The gap in pilots marks a sharp increase since March, when Gen. Herbert "Hawk" Carlisle testified before Congress that the Air Force needed 511 fighter jet pilots
to adequately carry out current missions.
Secretary of the Air Force Deborah Lee James and Air Force Chief of Staff Gen. David Goldfein said the military is facing increasingly competitive hiring from the commercial airlines, so they are working on a plan for an increased retention bonus to get pilots to stay longer.
"The airlines are forecasted to be hiring a lot more. They already are," she told reporters at the Pentagon.
The officials said they are working on a plan for an increased retention bonus to get pilots to stay longer. Currently, they offer $25,000 a year to stay up to nine years.
"We've got to make sure that we remain competitive," Goldfein said.

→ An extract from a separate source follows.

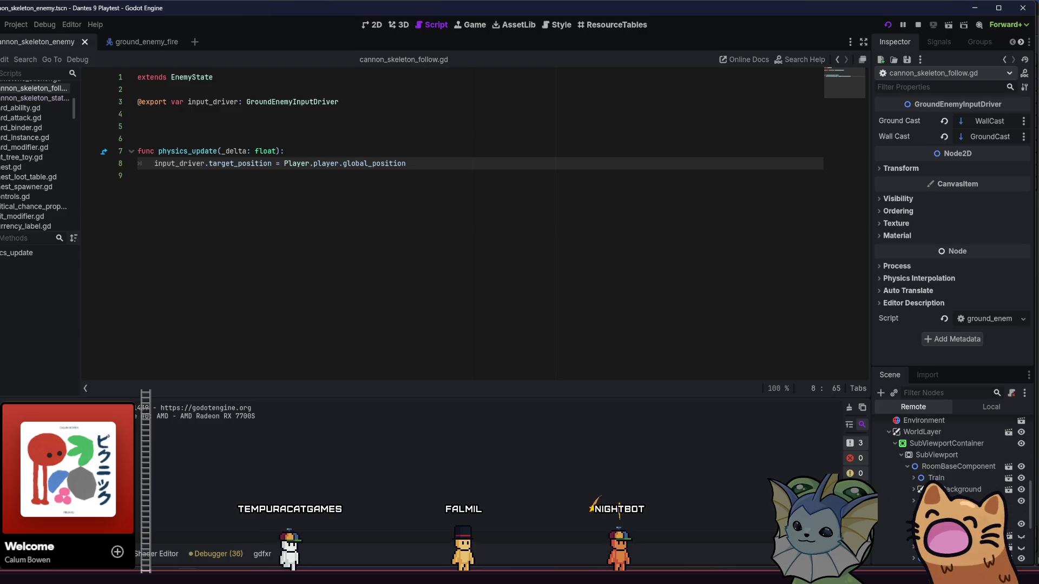
scroll(907, 563, "down", 5)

In addition to a pay boost, Goldfein, a former fighter pilot, added that it was necessary to improve the "quality of service," which he said involved making sure pilots can remain engaged when not flying combat operations.
"The reality is, pilots who don't fly, maintainers who don't maintain, controllers who don't control are not going to stay with the company because we're not allowing them to be the very best they can be," he said.
In addition to retention, James also said the Air Force was taking steps to train more new pilots, saying the Air Force would establish additional F-16 training locations.
The Air Force officials also addressed the shortfalls it faces with regard to drone operators, announcing a move to boost their retention bonus from $25,000 to $35,000 for each of five years to stay on duty.